Antiviral resistance means that a virus has changed in such a way that antiviral drugs are less effective or not effective at all in treating or preventing illnesses with that virus. CDC will continue to collect and monitor flu viruses for changes through an established network of domestic and global surveillance systems. CDC also is working with the state public health departments and the World Health Organization to collect additional information on antiviral resistance in the United States and worldwide. The information collected will assist in making informed recommendations regarding use of antiviral drugs to treat influenza.
The burden of influenza on the United States can vary widely from season to season and is determined by a number of factors including the characteristics of circulating viruses, the timing of the season, population immunity to circulating viruses, how well flu vaccines are working, and how many people have gotten vaccinated. While the impact of flu varies, it places a substantial burden on the health of people in the United States each year.
CDC uses a model to estimate the numbers of influenza illnesses, medical visits, and hospitalizations in the United States (as well as the impact of influenza vaccination on these numbers). The same model is also extended to estimate flu-related deaths in the United States. This methodology has been used to retroactively calculate influenza burden, including deaths, going back to 2010.
Starting with the 2018-2019 flu season, CDC will report cumulative, in-season estimates of the burden of influenza. These Preliminary In-Season Burden Estimates will be updated weekly over the course of the flu season.

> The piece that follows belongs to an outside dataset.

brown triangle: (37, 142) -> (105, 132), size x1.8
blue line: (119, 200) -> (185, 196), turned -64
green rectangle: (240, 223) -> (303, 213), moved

How does CDC classify flu season severity?
In 2017, CDC adopted and outlined a new methodology for determining flu season severity. Based on data from past flu seasons, CDC researchers used key flu indicator data to develop intensity thresholds (ITs) to classify the severity of flu seasons.
Based on the intensity thresholds, CDC researchers classified seasonal severity from 2003-2004 through the 2017-2018 flu seasons. Overall, four seasons were classified as low severity, seven as moderate, two as high, and none as very high.
What is flu forecasting?
Influenza (flu) places a significant disease burden on the U.S. population each year, but the magnitude and timing varies from season to season, making the annual impact difficult to predict at the beginning of each season. Flu forecasting can change that by predicting in advance when the start, peak, and increases in flu activity will occur. Unlike CDC’s traditional influenza surveillance systems, which measure influenza activity after it has occurred, flu forecasting offers the possibility to look into the future and better plan ahead, potentially reducing the impact of flu.